Stafford is most concerned about losing loyal teachers even if the EAA is struck down and the boycotts cease.
“I’m worried the longer we wait, they might not take EMU student teachers anymore,” she said.
Fred Klein acquired both of his teaching degrees from EMU and now serves as the Ann Arbor Education Association vice president. The AAEA was the last union in the area to join the boycott in the fall of 2014.
“It was a very difficult decision,” he said. “We entered reluctantly with the hope that that pressure would have the effect that we wanted – to force EMU to end the interlocal agreement with the EAA.”
Kubitskey said the faculty in the College of Education is working hard to act as buffer between the students and the backlashing teachers’ unions.
“They’re harming the wrong people,” she said. “Luckily, we have still been able to accommodate everyone with placements and jobs, but it has impacted the work of the College of Education in terms of collaborations and projects.”
Klein blames EMU’s Board of Regents for not putting an end to it by cutting ties with the EAA.
“We went into it knowing that EMU student teachers are the unwitting victims of this whole thing, but again it was like, what else can we do?” Klein said. “We took that drastic measure and we were hoping that it would be a one year thing and that we would be able to start welcoming EMU student teachers back into our schools, but so far no movement.”
Stafford, a former Huron Valley School District teacher, said she understands and supports the unions’ plight.
“I support the teachers’ decision to not take EMU students,” she said. “These teachers feel personally attacked by the EAA … the EAA is blaming under-performance in schools on the teachers. People need to understand they have these students when they’re hungry, abused and so on.”
Wendy Burke, the EMU’s director of student teaching, said that right now the College of Education and the boycotting teachers’ unions unfortunately have to stand against each other in order to work together against the university’s continued relationship with the EAA.
“Eastern has incredible relationships with school districts in the state of Michigan,” she said. “We are one true family and we’re going through a tough time right now.”
Another year with the EAA
In order for the EAA to exist, the interlocal agreement requires the participation of one public university and one public school district. Home to the lowest-performing schools in the state, Detroit public schools became the obvious choice for the participating public school district, but the story of how EMU came to be the participating public university is still relatively unclear.
Snyder came to EMU’s Board of Regents with the offer to participate in the creation of the EAA in the summer of 2011. The Regents – who are all appointed by Snyder – hastily agreed to take part in the interlocal agreement, failing to inform the College of Education about their plans to uphold this statewide district until the deal was done.
Leaving the College of Education out of the negotiations made for tension between the faculty and the Board before the EAA even stepped foot inside of a school. To add insult to injury, the first few years of the EAA were anything but successful. Test scores continued to drop, teacher retention was abysmal and enrollments were quickly declining.

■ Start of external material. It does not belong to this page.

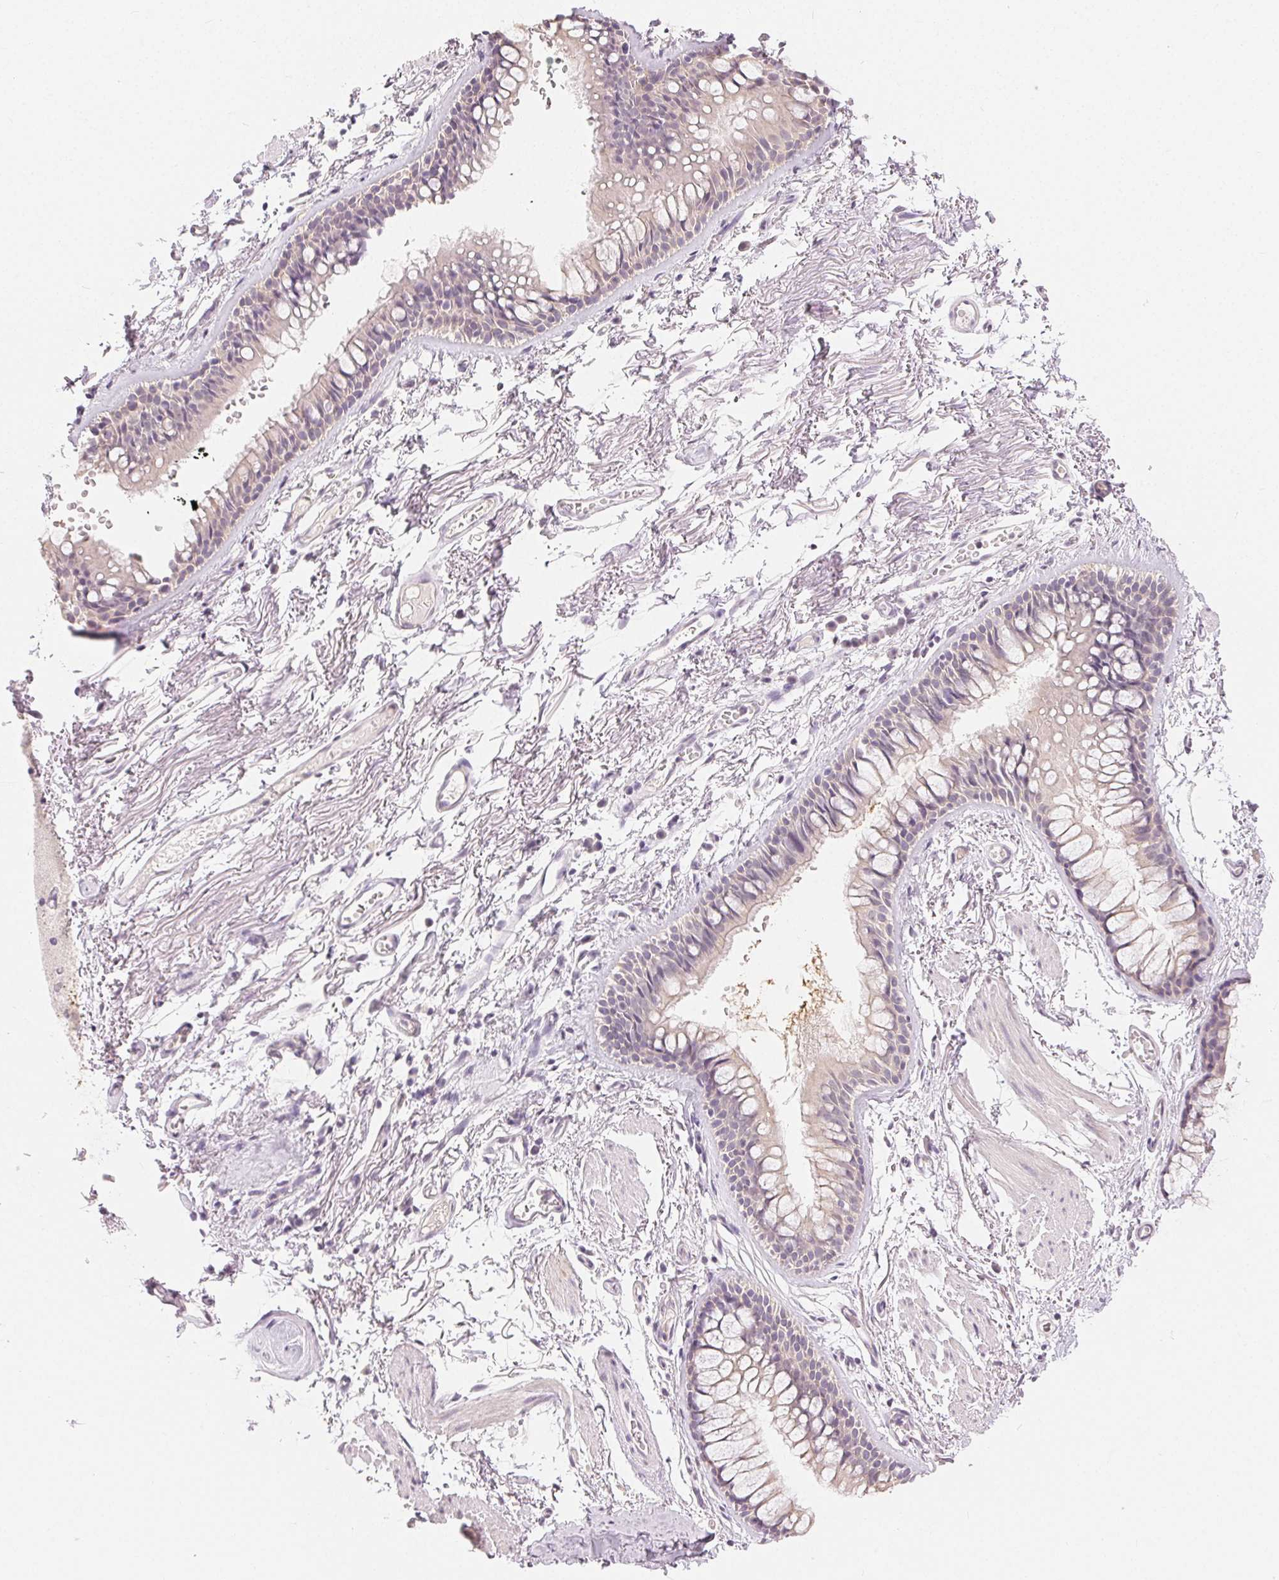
{"staining": {"intensity": "weak", "quantity": "<25%", "location": "cytoplasmic/membranous"}, "tissue": "adipose tissue", "cell_type": "Adipocytes", "image_type": "normal", "snomed": [{"axis": "morphology", "description": "Normal tissue, NOS"}, {"axis": "topography", "description": "Cartilage tissue"}, {"axis": "topography", "description": "Bronchus"}], "caption": "The micrograph demonstrates no staining of adipocytes in unremarkable adipose tissue.", "gene": "SFTPD", "patient": {"sex": "female", "age": 79}}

As the first opportunity for the Regents to pull out of the agreement approached in December 2014, it appeared the Regents were finally reading the writing on the wall.
On the docket at the Board’s regular meeting in December was a resolution to withdraw from the interlocal agreement, which would effectively terminate the existence of the EAA unless Snyder was able to find another public university in the state to take EMU’s place.
The steadily growing group of EAA naysayers and even university president Susan Martin were shocked and disappointed when the Board refused to vote on the resolution until it was amended to push back the withdrawal date by a full year unless meaningful improvement is seen before that time.
“I think this could be something we could be proud of,” said Mike Morris, the new Board of Regents Chairperson, in an interview shortly after the December meeting. “If we don’t see the improvements we want to see, we will vote to withdraw in December.”
Morris, the author of the amendment to the withdrawal resolution, thinks there is a way to make the EAA work and doesn’t want another school to be able to swoop in and become part of that success. He said the problems plaguing the EAA can mostly be attributed to the laissez faire practices of the authority’s previous chancellor, John Covington, and that newly-appointed chancellor Veronica Conforme should be given a chance to turn things around.
Covington resigned from his position in June, stating he was leaving the job to care for his ailing mother. However, his exit came amid a whirl of controversy, including criticism of the decline in enrollment in EAA schools and suspicions surrounding $240,000 in travel, gas and furniture purchases made on two district credit cards issued to Covington.
Morris did not comment on these controversies, but said that the EAA board was not always impressed with Covington’s communication skills.
“Dr. Covington never provided us with adequate follow up,” Morris said. “[Conforme] won’t repeat those kinds of mistakes … she has an inclusive personality.”
In February, Conforme announced a restructuring of the EAA, which she called “the beginning of a new chapter for the EAA,” consisting of four main areas of concentration: leadership, autonomy, accountability and support.
“We are certainly working on some of the things the Regents laid out for us,” Conforme said in an interview. “I think we have to start with the perspective of ‘not everything went well’ – and we know that – and our job is to get things on the right track and start to make improvements.”
Morris and Conforme have indicated interest in collaboration between the College of Education and the EAA now that Covington is out of the picture, but it might be too late for that kind of reparation.
The College of Education won’t be able to return to its former strength until the boycotts stop, and Klein made it clear that the boycotts won’t stop until EMU cuts ties with the EAA. It’s not just about the past failures of the EAA for these boycotting unions – it’s also about the threat the EAA poses to teachers’ unions.
“We’re concerned about these ‘emergency managers’ from the EAA who can come in and essentially tear up union contracts,” Klein said.
He’s worried that without the protection of the union, teachers are losing their jobs and the ones that don’t could experience deteriorated work conditions.
Conforme doesn’t see it that way. She made it clear that she’s unimpressed by the boycotts.
“It’s blocking opportunities for students. Let’s call it what it is,” she said.
Working overtime
The boycotting teachers’ unions aren’t just refusing to take EMU’s student teachers; these unions are putting a stop to all communication and relationships with the university until the Regents withdraw from the interlocal agreement and cut ties with the EAA.
“It has impacted our work, and that’s – I think – the important story to tell,” Kubitskey said. “It’s impacted the kinds of collaborations we can do – those sustained relationships, those kind of things – or we have teachers that we’ve worked with for years who are no longer working with us. It’s made it much harder, but our faculty and administrators and staff are committed toward trying to buffer it from the students.”
Stafford said she’s spending extra weeks – and sometimes months – just finding student teacher placements while she tries to work around the boycotts. She said she has even cold-called districts to strike up new relationships outside of her normal work radius.
“Before, all of my placements were mostly in Livonia and within a 30-minute drive. Now I’m having to go as far as an hour away for some,” she said.
Dealing with the image problem alone is keeping the College of Education faculty working around the clock, and the university’s most respected program is in danger of falling behind.
“A lot of energy is going into this that could be spent doing other things,” Kubitskey said. “What I find frustrating is that we have another year of putting our energy toward dealing with the repercussions of a decision that we didn’t make or have a say in, and that energy is being taken away from really doing some exciting things with our other school districts.”